By the way, Marawi City remains in ruins as of this writing. And what of the squabble in the West Philippine Sea? Will it lend the ICC a hand in apprehending the culprits should a ruling be handed out? It would be interesting to know what candidates are planning on doing.

My third query will have to involve the pandemic and the alleged corruption surrounding it: will a deeper and thorough investigation on expenses for the pandemic response be imminent? 

What about questions involving international donations, access and availability of vaccines, transactions with China and that nation’s participation in all this? Will the new President ensure a closure on the controversy surrounding Pharmally? Any talk of China would have to include the influx of POGOs. 

My fourth would be on the matter of certain laws, policies, and practices agreed upon under Duterte: the Rice Tariffication Law, for one, where rice imports literally choke local production and sales; the Executive-Legislative dynamic where Congress kowtows to the whims of the Office of the President; and the creation of the National Task Force to End Local Communist Armed Conflict (NTF-ELCAC) which spearheads the red-tagging of all those critical of the incumbent regime.

Let’s not forget the controversy surrounding the franchise which Congress, under Duterte’s prodding, refused to give ABS-CBN. How would all these issues figure in the new President’s sociopolitical agenda? I really want to know.

My fifth and final question remains a decisive one all because this has something to do with the impunity officials enjoy even though they’re implicated in cases of graft and corruption. One such issue is Imelda Marcos who remains at large regardless of the verdict of guilty of seven counts of graft. Will the new political dispensation finally compel her to serve her sentence?

Should officials facing charges be barred from running in future elections is another question worth raising. A thorough discussion on the attempted return of the dictator’s family to power should be paramount if the new administration would bring closure to this divisive issue. 

While we can all argue on the merits and drawbacks of each candidate, their individual platforms must remain a vital component in our choices for public servants.

The candidates’ answers to these queries reveal the trajectory our country would be taking should they win the 2022 polls. There are other issues of note, more on the economy no doubt. But I feel these first questions must remain a priority if we were to know where we will be heading as a nation.

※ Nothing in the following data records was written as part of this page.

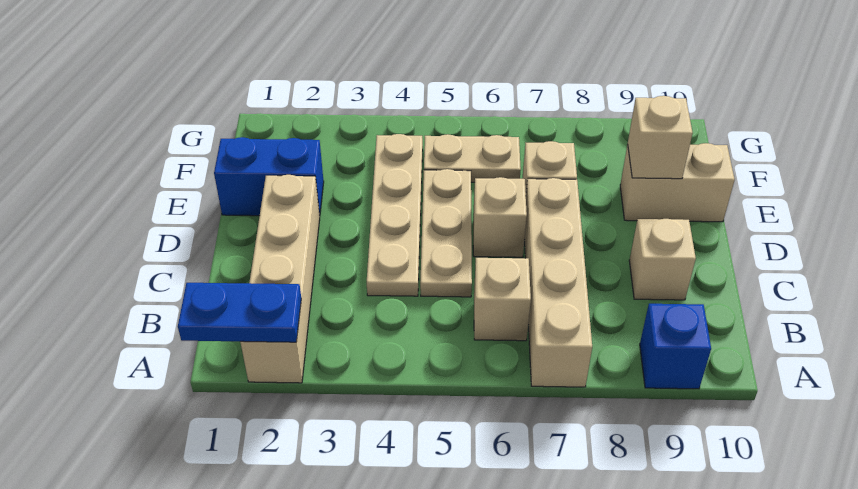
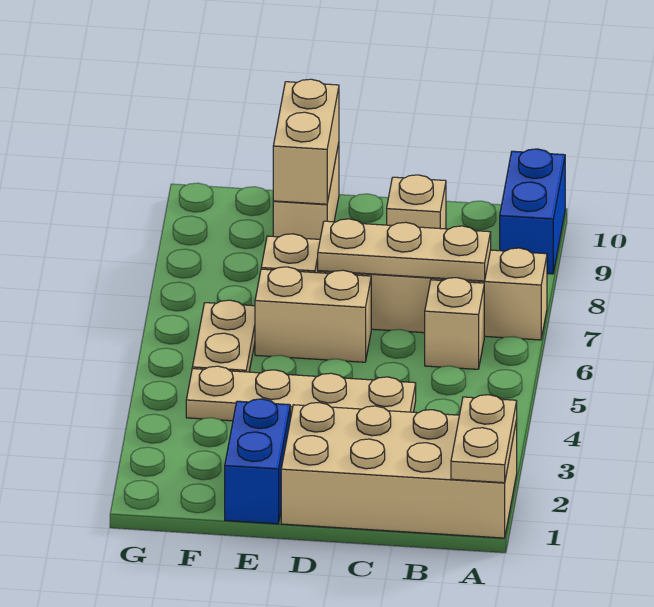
blue 1x2 plate [178,283,301,342] -> tan 1x2 plate [451,395,517,483]
tan 1x4 brick [240,175,320,383] -> tan 2x4 brick [281,403,517,538]
blue 1x1 brick [640,304,711,389] -> blue 1x2 brick [500,149,565,274]
tan 1x3 plate [420,169,472,297] -> tan 1x3 plate moved to [318,219,491,281]
tan 1x1 brick [473,177,527,257] -> tan 1x2 brick [255,267,371,362]
tan 1x1 brick [628,96,693,179] -> tan 1x2 brick [273,79,339,204]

Reforms do not fall from the sky like the seasonal rain. One must always seize the moment. To grab the ways and means to raise issues once the chance presents itself. That chance is now here.

While we can all argue on the merits and drawbacks of each candidate, their individual platforms must remain a vital component in our choices for public servants. 

It’s time we pick our candidates for what they can offer us as a whole and not just the privileged few. If they fail as Duterte has failed, then we’d know what to do.